Когда я впервые услышал этот оркестр, то, конечно, абсолютно заболел им. Вот там как раз играл Вадим  в качестве контрабасиста.  В дальнейшем я следовал всюду за этим оркестром, который перешёл затем во Дворец культуры, кажется, Промкооперация, сокращенно – Промка. Со многими я уже был знаком, на меня смотрели уже как на сына полка, на способного мальчишку,  уделяя мне внимание. Мне приходилось иногда и заменять некоторых музыкантов,  как пианист знал все партии наизусть и даже пел под контрабас. Заменял иногда и Вадима. Но это было считанные разы.  Во всяком случае, я стал сыном «полка» — сыном оркестра. И конечно, на меня производили впечатление все по-разному,  я был в восторге от каждого из музыкантов, в особенности от Гольштейна, от Кости Носова, потрясающего трубача. Особенно любил тот момент, когда в течение вечера им позволялось раз или два сыграть квинтетом, небольшим оркестром, это был уже такой особый джаз. Чем меня поражал Вадим всегда  — это своей невероятной интеллигентностью, он всегда, понимаете, выглядел очень импозантно, и манеры у него,  должен сказать, были такие, которые вызывали восторг и желание подражать ему. Мне казалось тогда, что он старше значительно, а теперь эта разница в пять лет кажется очень смешной…. А тогда, представляете, мне 16, а ему 21. Или 22. Он всегда прекрасно и стильно одевался и играл очень здорово. Поэтому для меня он всегда и в ту пору был легендарной фигурой, такой фигурой, которой хотелось подражать.  А потом в 66 году оркестр расформировали,  был уже другой оркестр,  в котором по разным причинам он уже не играл.  Там было какое-то идеологическое разночтение по отношению к музыке, я, честно говоря, тогда не вникал. А я, конечно, мечтал играть в этом оркестре. А то, как я туда все-таки попал – совсем другая и в чем-то даже комическая история…

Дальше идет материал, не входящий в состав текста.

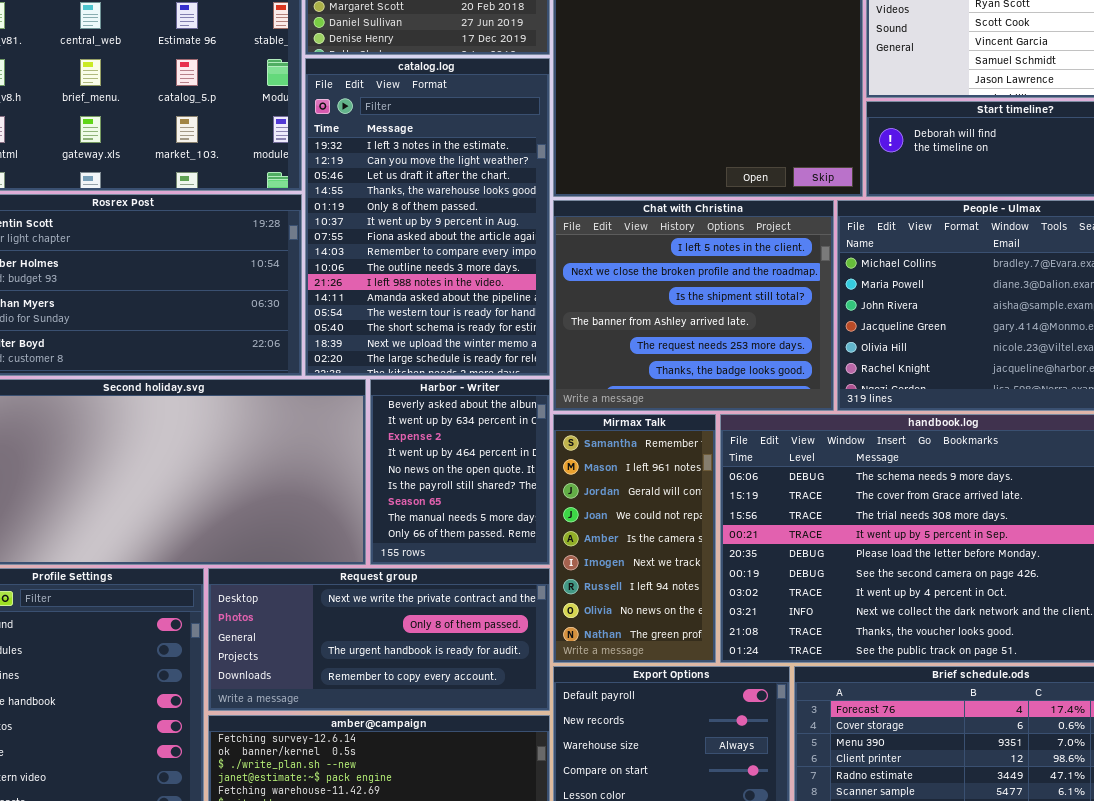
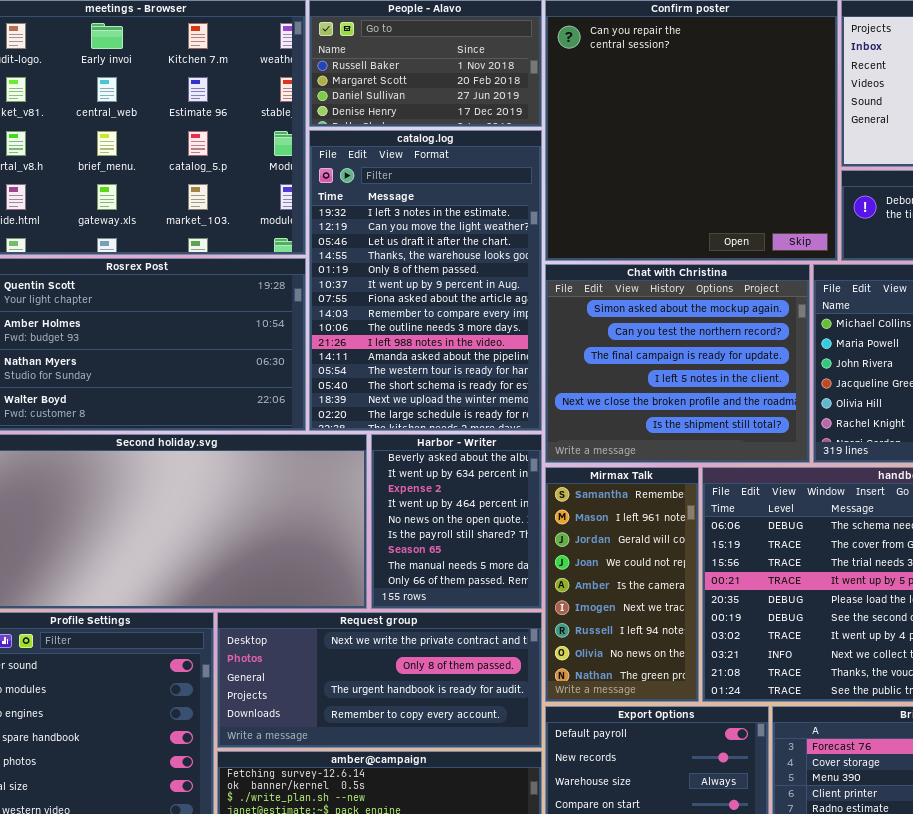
Chat with Christina: [553,200,834,411] -> [545,264,810,463], scrolled up 3 rows

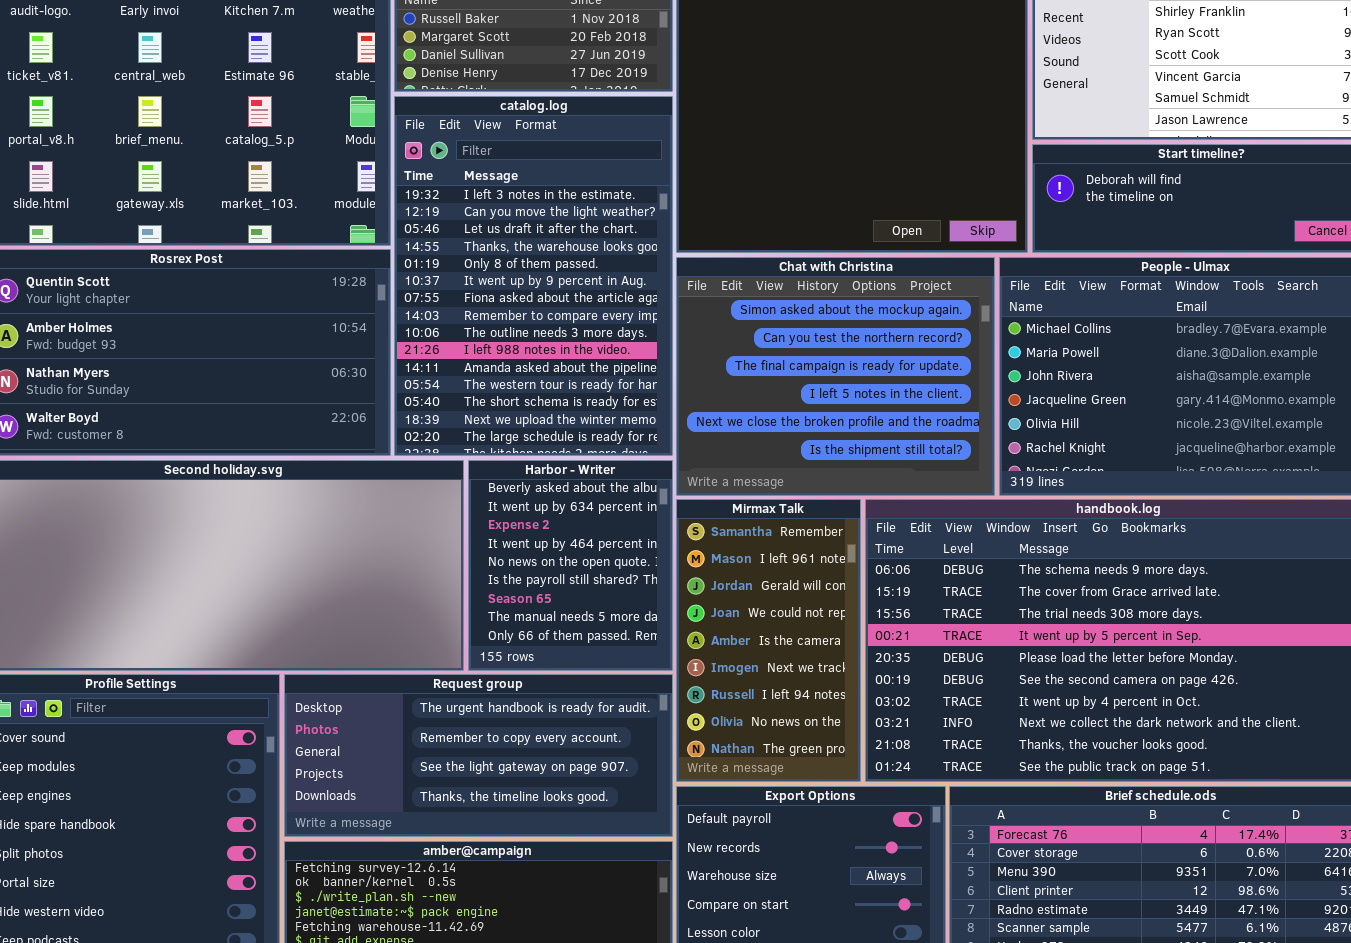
Request group: [217,612,542,748] -> [284,674,673,837], scrolled down 2 rows

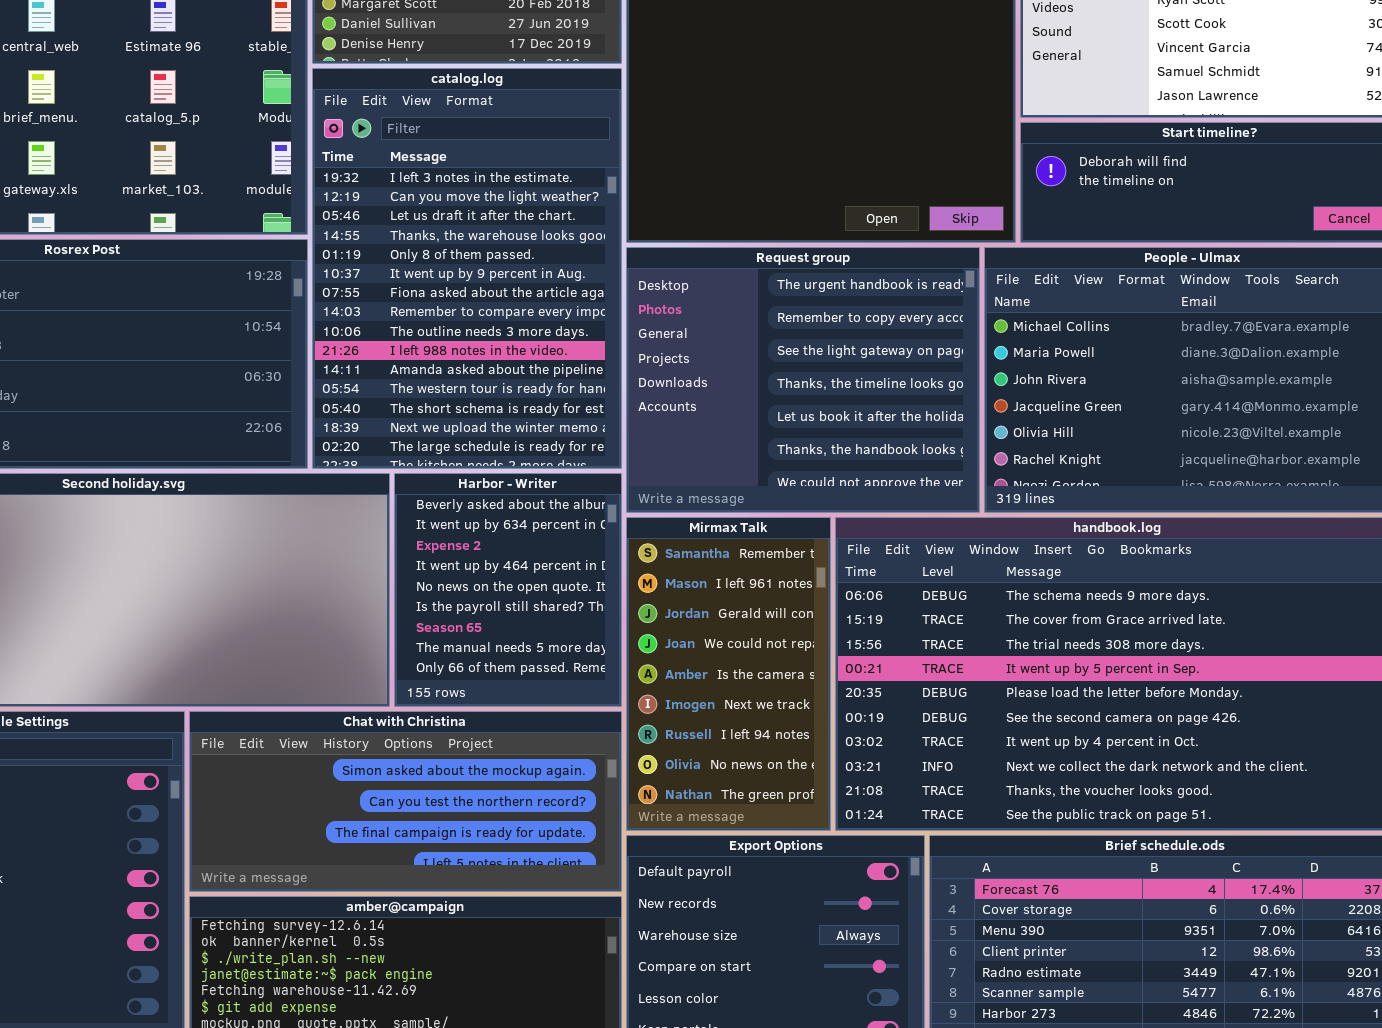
Chat with Christina: [676,257,995,496] -> [189,711,622,892], moved, resized
Request group: [284,674,673,837] -> [626,247,980,513], moved, resized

Спустя годы, Геннадий Гольштейн вернулся снова в джаз и создал оркестр «Саксофоны Санкт-Петербурга». Естественно, это все выросло здесь, все его ученики. Меняется состав, приходят молодые. Сейчас и девчонки даже есть, которым еще 17 или 18 лет. А тогда, 20 с лишним лет назад, мы сделали первое выступление, и Вадим тут же появился. Он тогда пришел и до сих пор не пропускает практически ни одного концерта. Он приходит, слушает, и для него, я думаю, эта связь с тем оркестром Вайнштейна, о той важной части жизни, о которой мы вспоминаем с радостью. Мы видимся, разговариваем,  общаемся и радуемся тому, что мы еще живы…

– Его кабинет заведующего музыкальной частью в нашем театре располагается в бывшем кабинете Веры Федоровны Комиссаржевской, где она решала дела в качестве директора. В кабинете теперь Владлена Шмерковича — большой секретер, оставшийся от Веры Федоровны. А по стенам висят афиши, среди которых есть те, с концертов оркестра Вайнштейна.

А вы знаете, он еще переплеты делает – книги замечательно переплетает. Сейчас я вам покажу, какую именную книгу он мне подарил: «Непутевые заметки» называется… И еще «От саксофона – до финского ножа».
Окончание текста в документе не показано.